# Benjamin Eichinger: Stahl-Totik regularity for continuum Schrödinger operators

**Time: **
Wed 2020-05-06 13.15 - 14.15

**Location: **
Zoom, Meeting ID: 694 6938 6866

**Participating: **
Benjamin Eichinger, Johannes Kepler Universität Linz

### Abstract

We develop a theory of Stahl-Totik regularity for half-line Schrödinger operators \(-\partial_x^2+V\) with bounded potentials (in a local \(L^1\) sense).

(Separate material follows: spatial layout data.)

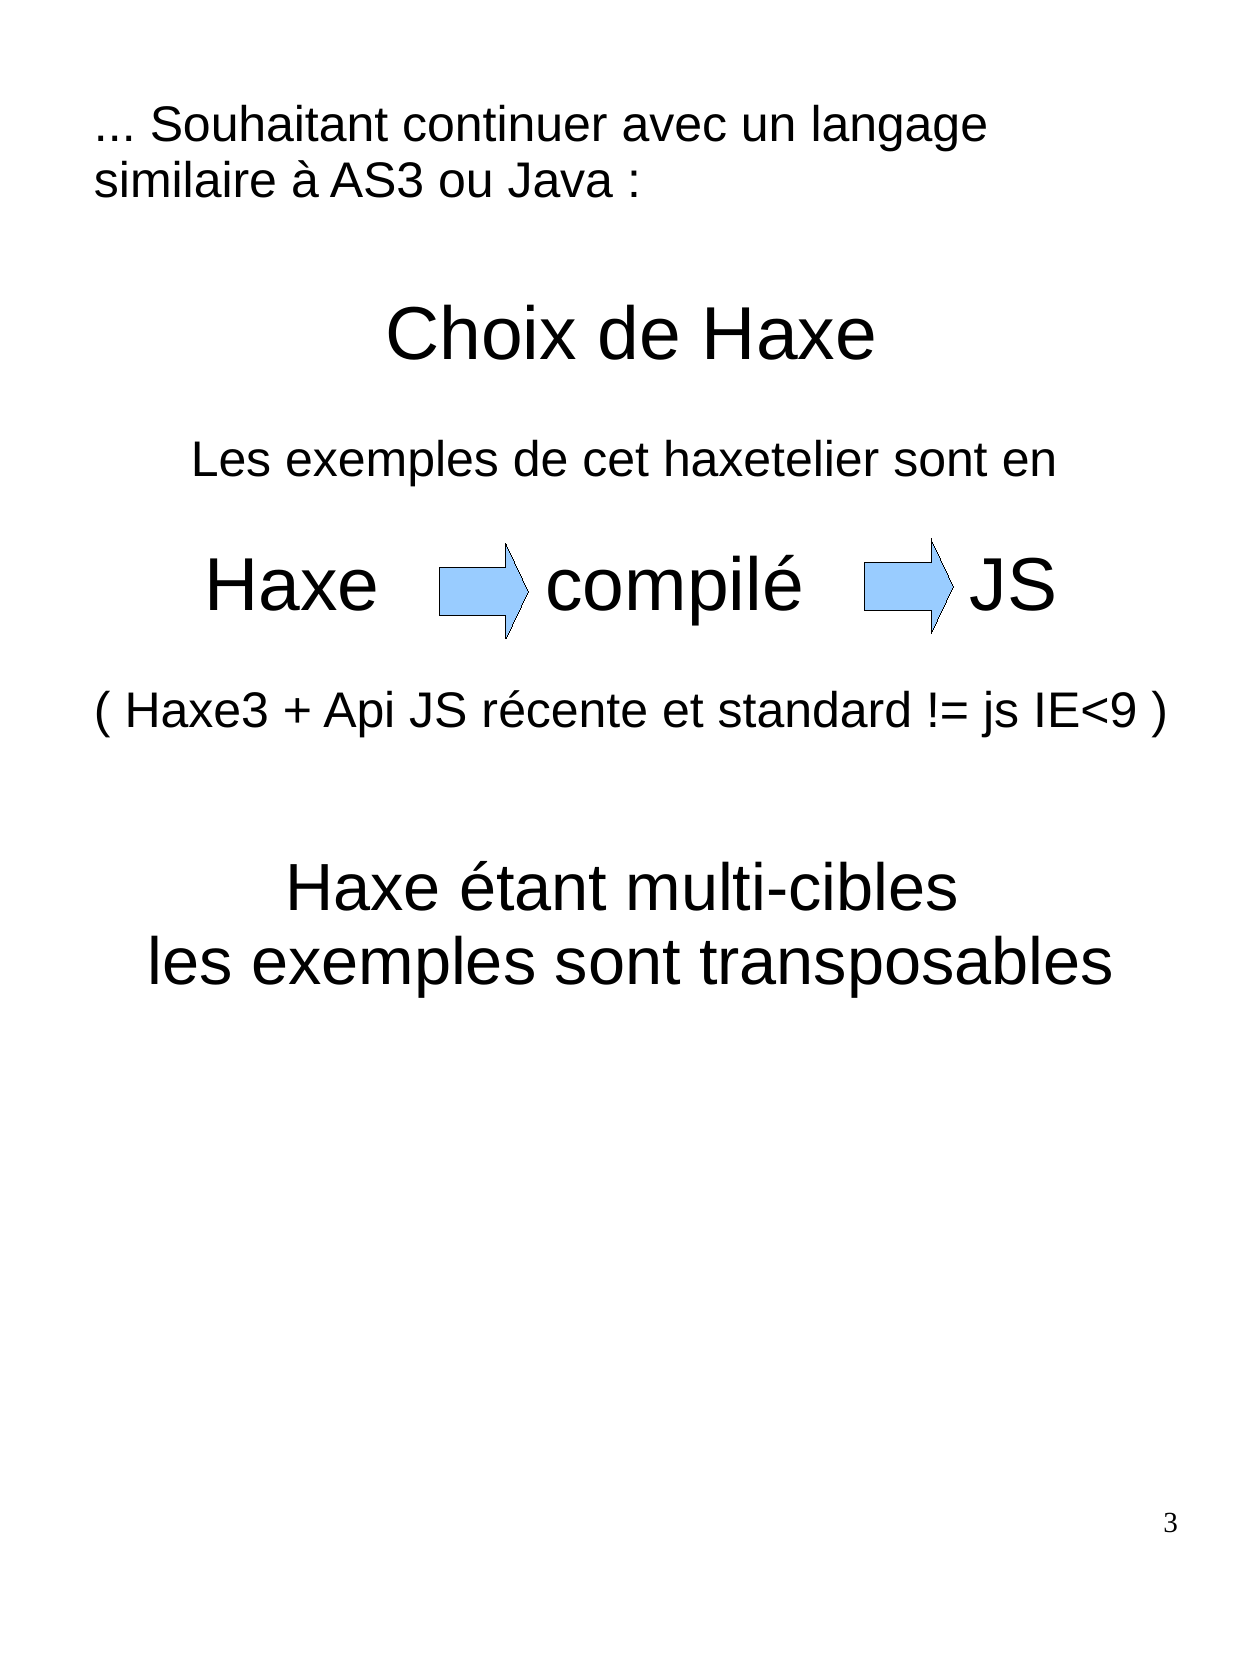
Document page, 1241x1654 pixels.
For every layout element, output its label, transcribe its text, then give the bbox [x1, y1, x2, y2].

text_box [439, 543, 529, 639]
text_box ... Souhaitant continuer avec un langage similaire à AS3 ou Java : Choix de Haxe Les exemples de cet haxetelier sont en Haxe compilé JS ( Haxe3 + Api JS récente et standard != js IE<9 ) Haxe étant multi-cibles les exemples sont transposables [79, 88, 1194, 1444]
text_box [864, 538, 954, 634]
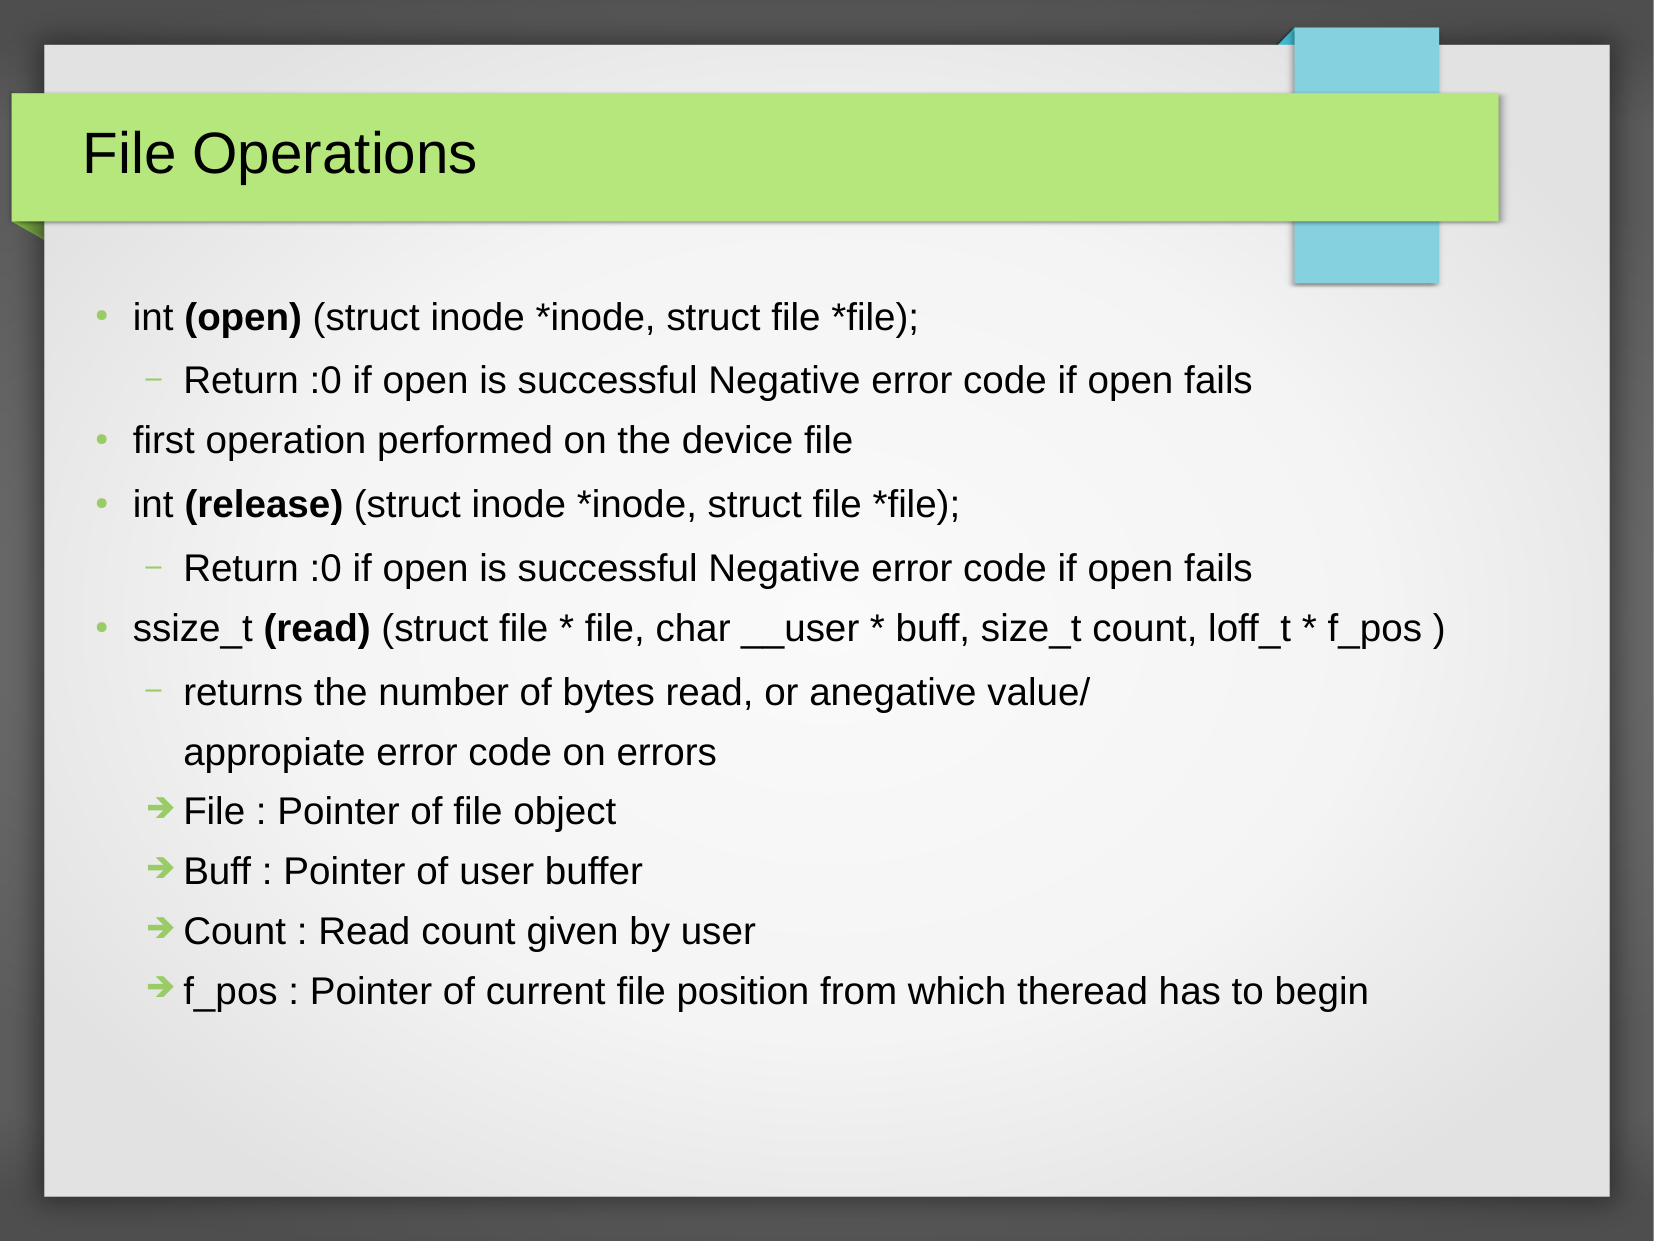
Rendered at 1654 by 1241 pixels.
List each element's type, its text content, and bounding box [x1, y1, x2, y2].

title File Operations [82, 94, 1264, 213]
picture [0, 0, 1654, 1241]
list int (open) (struct inode *inode, struct file *file); Return :0 if open is successful Negative error code if open fails first operation performed on the device file int (release) (struct inode *inode, struct file *file); Return :0 if open is successful Negative error code if open fails ssize_t (read) (struct file * file, char __user * buff, size_t count, loff_t * f_pos ) returns the number of bytes read, or anegative value/ appropiate error code on errors File : Pointer of file object Buff : Pointer of user buffer Count : Read count given by user f_pos : Pointer of current file position from which theread has to begin [82, 295, 1571, 1015]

We prove a universal thickness result for the essential spectrum, \(E\), in the language of potential theory. Namely, \(E\) is an Akhiezer-Levin set and the Martin function of the complementary domain at \(\infty\) obeys an asymptotic expansion \(\sqrt{-z}+\frac{a_ E}{\sqrt{-z}}+o(\frac{1}{\sqrt{-z}})\) as \(z\to-\infty\). The constant \(a_E\) plays the role of a Robin constant suited for Schödinger operators. Stahl-Totik regularity is characterized in terms of the behavior of the averages \(\frac{1}{x}\int_0^xV(t)d t\) and root asymptotics of the Dirichlet solutions as \(x\to\infty\). Moreover, it is connected to the zero counting measure for finite truncations. Applications to decaying and ergodic potentials will be discussed.

This talk is based on a joint work with M. Lukić.